Issues faced by Canada-based First Quantum with the copper mine it operates in Panama triggered supply concerns. The European Union (EU) designated copper and nickel as strategic metals in the European Critical Raw Materials Act. The EU’s decision positively reflected on copper.

The crisis faced by workers on strike at the Las Bambas copper mine in Peru and the news that First Quantum Minerals could end its operations in Panama also highlighted supply concerns in copper, among the factors causing prices to rise.

Negotiations between Chinese smelters and miners for low processing fees for deliveries in 2024 increased supply concerns in copper.

Despite hoping for changes in the Chinese economy, concerns about a global recession, which emerged with the bond market’s inverted yield curve, continued to affect copper.

Copper’s rise in 2023 is also attributed to expectations that global economies will grow at a slower pace and copper demand will decline, while copper supply will be limited.

Although the decline in China’s manufacturing activities affected aluminum and zinc, the housing sector’s support for aluminum was remarkable. The use of aluminum in the construction sector and the automotive industry was effective in providing support.

Copper’s rise in 2023 is also attributed to expectations that global economies will grow at a slower pace and copper demand will decline, while copper supply will be limited.

Although the decline in China’s manufacturing activities affected aluminum and zinc, the housing sector’s support for aluminum was remarkable. The use of aluminum in the construction sector and the automotive industry was effective in providing support.

Global uncertainties, especially the Russia-Ukraine conflict, increased the demand for safe-haven metals such as gold and silver. However, the decline in economic activities and the possibility of a global recession affected the base metals market negatively.

Silver, which is known as the “poor man’s gold,” ended the year with a 0.6% increase.

Despite the uncertainty about the course of global economic activities, silver attracted attention as a safe-haven asset. The silver market, where the balance of supply and demand was closely followed, experienced fluctuations throughout the year.

Concerns about the U.S. debt limit crisis affected the demand for silver. The growth in demand for silver in industrial products, especially in the technology sector, was remarkable. The automotive industry’s demand for silver also contributed positively.

However, concerns about a global economic downturn and the decline in industrial activities put pressure on silver.

Expectations about the pace of the U.S. economic recovery also affected silver. The uncertain course of inflation and the risk of a global recession continued to create volatility in the silver market.

Silver, which is among the metals that experienced the most price volatility last year, achieved the highest level in February with $28.84. Despite fluctuations throughout the year, silver managed to close 2023 with a 0.6% increase.

Outlook for 2024

Analysts suggest that the commodity market will continue to be influenced by factors such as global economic activity, central bank policies, geopolitical risks, and the developments in the China-Taiwan situation.

The resolution of the Israel-Palestine conflict, the course of the Russia-Ukraine conflict, and the global response to the COVID-19 pandemic will also play a crucial role in shaping commodity prices in 2024.

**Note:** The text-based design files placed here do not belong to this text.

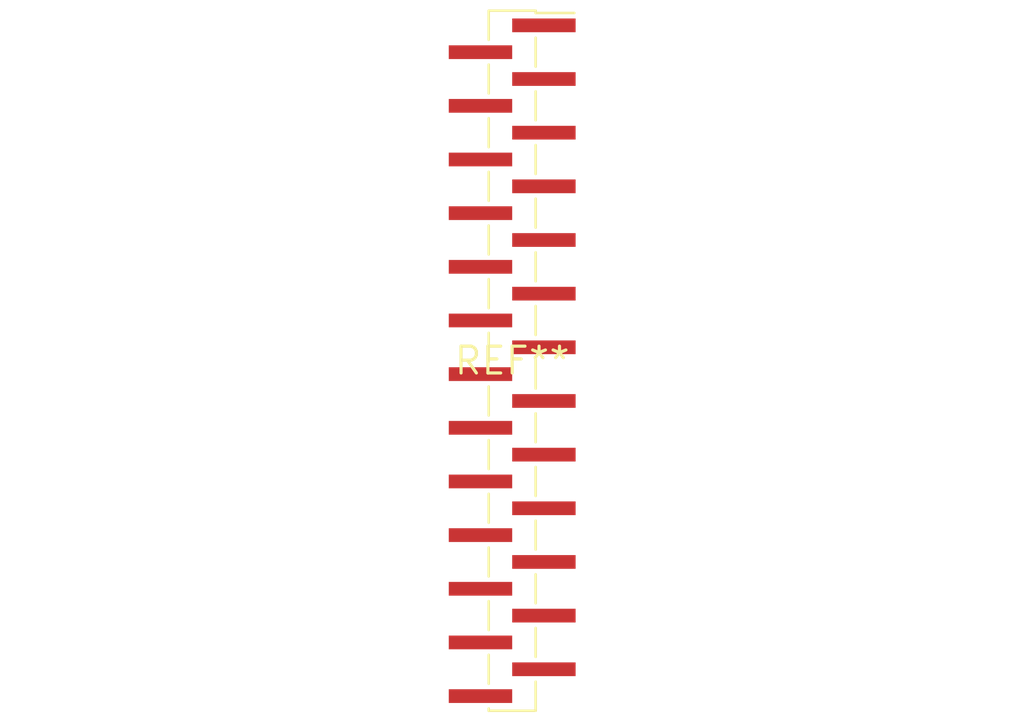
<source format=kicad_pcb>
(kicad_pcb (version 20240108) (generator pcbnew)

  (general
    (thickness 1.6)
  )

  (paper "A4")
  (layers
    (0 "F.Cu" signal)
    (31 "B.Cu" signal)
    (32 "B.Adhes" user "B.Adhesive")
    (33 "F.Adhes" user "F.Adhesive")
    (34 "B.Paste" user)
    (35 "F.Paste" user)
    (36 "B.SilkS" user "B.Silkscreen")
    (37 "F.SilkS" user "F.Silkscreen")
    (38 "B.Mask" user)
    (39 "F.Mask" user)
    (40 "Dwgs.User" user "User.Drawings")
    (41 "Cmts.User" user "User.Comments")
    (42 "Eco1.User" user "User.Eco1")
    (43 "Eco2.User" user "User.Eco2")
    (44 "Edge.Cuts" user)
    (45 "Margin" user)
    (46 "B.CrtYd" user "B.Courtyard")
    (47 "F.CrtYd" user "F.Courtyard")
    (48 "B.Fab" user)
    (49 "F.Fab" user)
    (50 "User.1" user)
    (51 "User.2" user)
    (52 "User.3" user)
    (53 "User.4" user)
    (54 "User.5" user)
    (55 "User.6" user)
    (56 "User.7" user)
    (57 "User.8" user)
    (58 "User.9" user)
  )

  (setup
    (pad_to_mask_clearance 0)
    (pcbplotparams
      (layerselection 0x00010fc_ffffffff)
      (plot_on_all_layers_selection 0x0000000_00000000)
      (disableapertmacros false)
      (usegerberextensions false)
      (usegerberattributes false)
      (usegerberadvancedattributes false)
      (creategerberjobfile false)
      (dashed_line_dash_ratio 12.000000)
      (dashed_line_gap_ratio 3.000000)
      (svgprecision 4)
      (plotframeref false)
      (viasonmask false)
      (mode 1)
      (useauxorigin false)
      (hpglpennumber 1)
      (hpglpenspeed 20)
      (hpglpendiameter 15.000000)
      (dxfpolygonmode false)
      (dxfimperialunits false)
      (dxfusepcbnewfont false)
      (psnegative false)
      (psa4output false)
      (plotreference false)
      (plotvalue false)
      (plotinvisibletext false)
      (sketchpadsonfab false)
      (subtractmaskfromsilk false)
      (outputformat 1)
      (mirror false)
      (drillshape 1)
      (scaleselection 1)
      (outputdirectory "")
    )
  )

  (net 0 "")

  (footprint "PinHeader_1x26_P1.27mm_Vertical_SMD_Pin1Right" (layer "F.Cu") (at 0 0))

)

</source>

Investors are advised to closely monitor developments in key areas such as energy, precious metals, and base metals, as these sectors are expected to be particularly sensitive to changes in market conditions.

The evolving landscape of global trade, advancements in renewable energy, and geopolitical events will be key determinants of commodity market trends in the coming year. As uncertainties persist, a proactive and well-informed approach will be crucial for navigating the complex dynamics of the commodity market in 2024.